Ricardo transitó el camino de los rezagados. Jugaba en Liga, el torneo de los juveniles con menor potencial. Esa falta de horizonte lo deprimía. Quería dejar el fútbol. Sus hermanas lo rescataron del limbo: “Es tu sueño, es tu carrera”, le insistían. El panorama empezó a mejorar en Séptima División, cuando lo inscribieron en la lista de buena fe para competir en AFA. Antonio Mur coordinaba las inferiores de Racing en ese momento, y lo recuerda como “un chico callado, sin problemas de conducta”. Adrián Fernández, presidente del fútbol amateur, coincide: “Tenía una muy buena relación con los entrenadores y con sus compañeros”, aporta.

Pero seguía sin jugar. Una mañana, Beatriz, la madre, apareció en un entrenamiento de su hijo, que ya estaba en Sexta. Venía con un aviso: se iba a llevar a Ricardo a Boca porque allí le iban a dar más oportunidades. Mur la escuchó y la convenció con un argumento inobjetable: “El año que viene lo voy a dirigir yo. Y conmigo va a jugar siempre. Es el jugador por el que voy a apostar”, le dijo. Beatriz sonrió. Fue la única vez que Mur la vio en el predio.

Racing se ocupó de proteger al chico, cuya velocidad desentonaba con los demás jugadores de su edad: le consiguieron botines, lo obligaron a almorzar en el complejo Tita Mattiussi y si faltaba a entrenar le mandaban un remís a la casa. “Ese año enderezó el barco. Se comprometió”, cuenta Mur. “Empezó a tener buena predisposición para trabajar”, agrega Fernández. Mur creó un ecosistema para que Ricardo hiciera erupción. En una charla, le regaló El Alquimista, el libro de Paulo Coelho: “Quería que leyera, que se preparara”, dice Mur, quien le encontró el paraíso adentro de la cancha: fue el primero que lo puso como volante externo para que hiciera diferencia por los costados.
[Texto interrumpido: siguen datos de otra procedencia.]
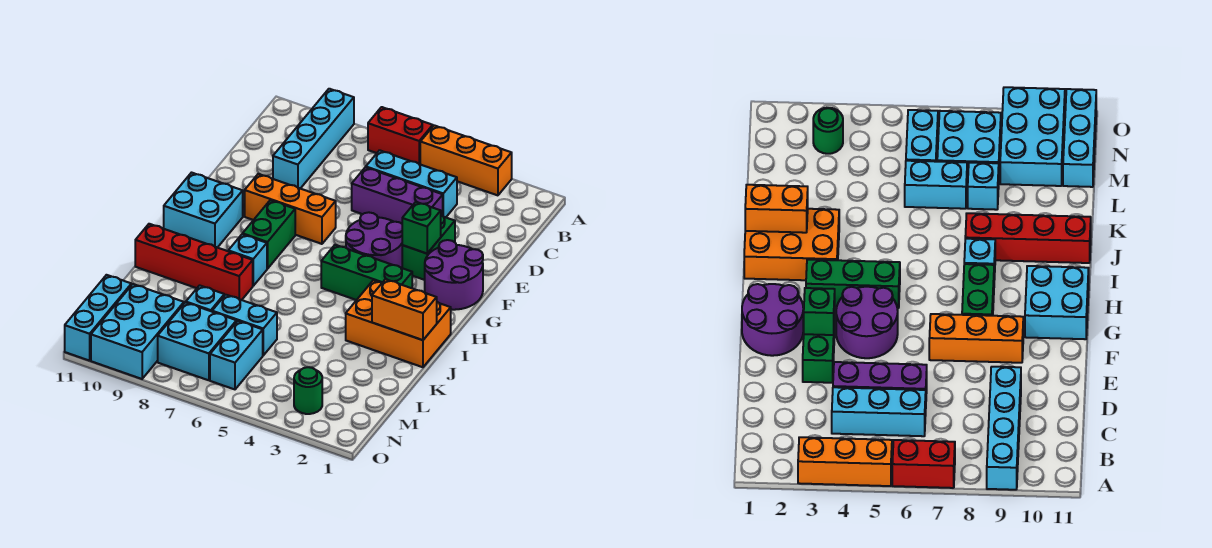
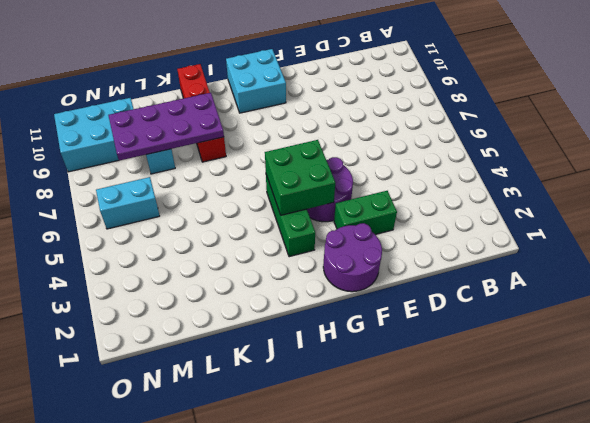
green brick G4:H5 level 2 -> none
purple plate J8:M9 level 2 -> none
none -> orange brick A3:A5 level 1
none -> red brick A6:A7 level 1
none -> cyan brick A9:D9 level 1

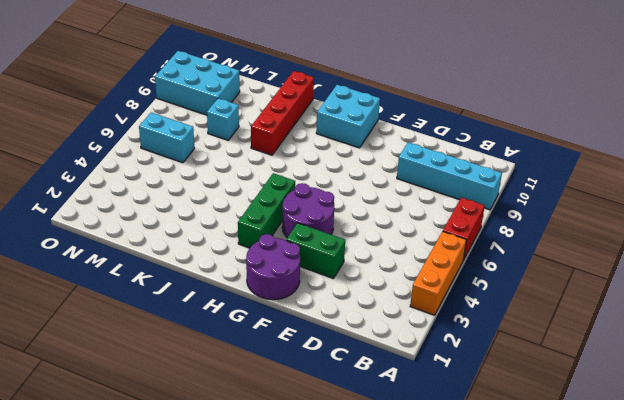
none -> cyan brick C4:C6 level 1
none -> purple brick D4:D6 level 1
none -> orange brick F7:F9 level 1

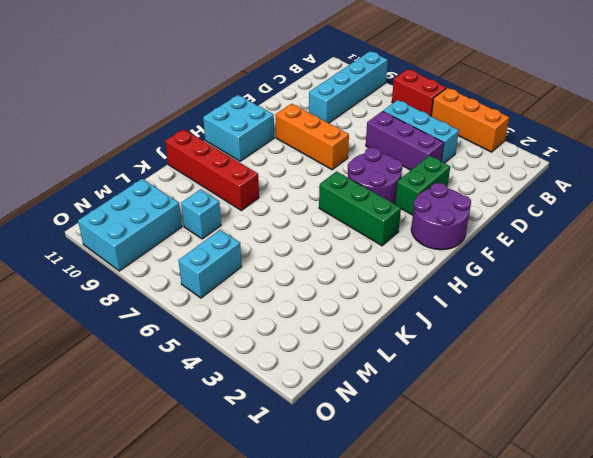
none -> green brick G8:H8 level 1
none -> orange brick I1:J3 level 1
none -> cyan brick I8 level 1

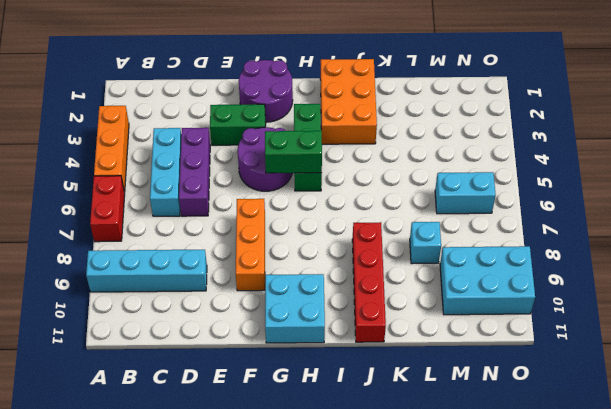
green brick G5:H5 level 2 -> green brick G8:H8 level 1
none -> cyan brick I8 level 1
none -> cyan brick L6:L7 level 1
none -> cyan brick M7:N8 level 1

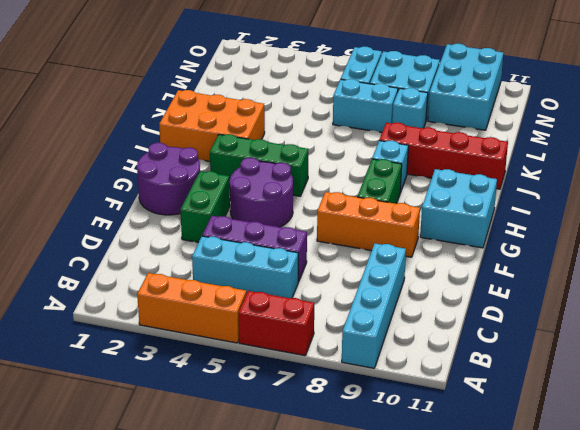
none -> cyan brick M11:O11 level 1
none -> green round brick N3 level 1
none -> green brick F3 level 2

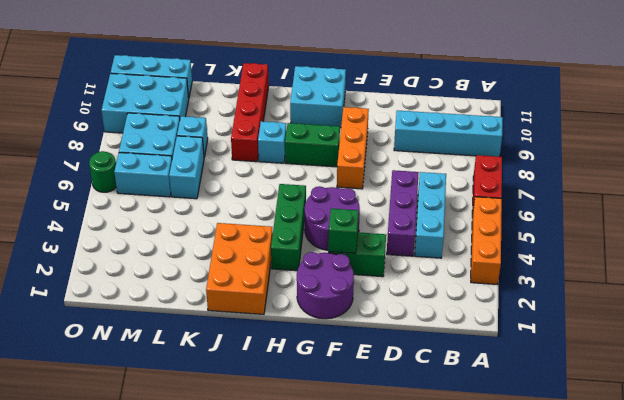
green round brick O6 level 1 -> green round brick N3 level 1
none -> orange brick J1:J2 level 2

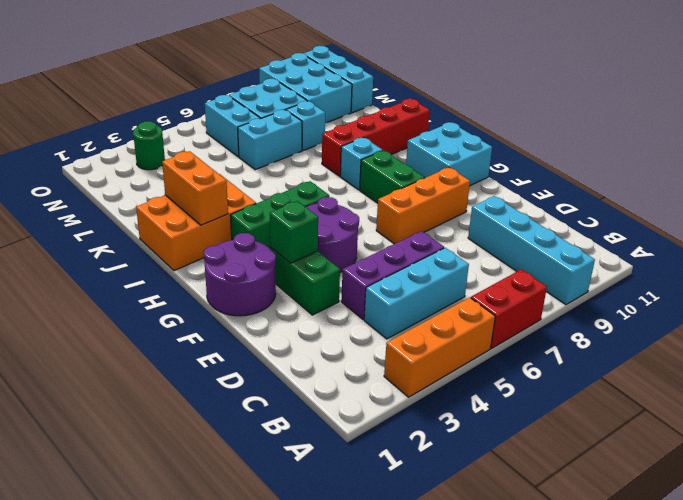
orange brick I2:J2 level 2 -> orange brick J1:J2 level 2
Ese ecosistema que le armó el club, esa incubadora donde Ricardo crecía, se esfumaba en el barrio. Ahí, entre sus calles, desaparecía su versión mansa y obediente, como si Villa Luján destapara la faceta más bravía: “Era rejodón, un canchero que hacía jodas siempre”, recuerda su amigo. Ricardo se juntaba con Los Pinos, un grupo de chicos que vivían cerca de su casa: “Son todos pibes buenos, compañeros entre ellos. Son de mucha joda, de mucho escabio, pero no se drogaban. Algunos siguen siendo sus amigos”, dice.

En Quinta División, con continuidad y la confianza de Mur, Ricardo se destapó. Era un terremoto, un futbolista indescifrable, la joya de una categoría en la que también jugaban José Luis Gómez, Luciano Vietto y Bruno Zuculini, que ya había saltado a Primera División. Miguel Colombatti lo seguía con cuidado especial. El era el encargado de la interrelación entre el fútbol amateur y el profesional: hablaba con Mur, le acercaba nombres al mánager Roberto Ayala y le marcaba los juveniles más interesantes a Luis Zubeldía, entrenador en el año 2012. “Nunca llamó la atención por su comportamiento. Tenía un perfil bajísimo. Mi experiencia fue excelente”, afirma.

Una tarde armó una práctica con un selectivo de chicos para que Zubeldía pudiera ver los mejores proyectos de las inferiores. Ricardo se destacó. El técnico de Primera le dijo a Colombatti que lo llevara a entrenar con el plantel profesional. Ricardo se convirtió en el jugador más explosivo del equipo en un santiamén. Ricardo se convirtió en Centurión en lo que tarda una burbuja en estallar. Centurión se fue de Villa Luján y se compró un departamento en Puerto Madero. El resto de la historia salió en todos los canales de noticias.

(*) Esta nota fue publicada en el Diario PERFIL.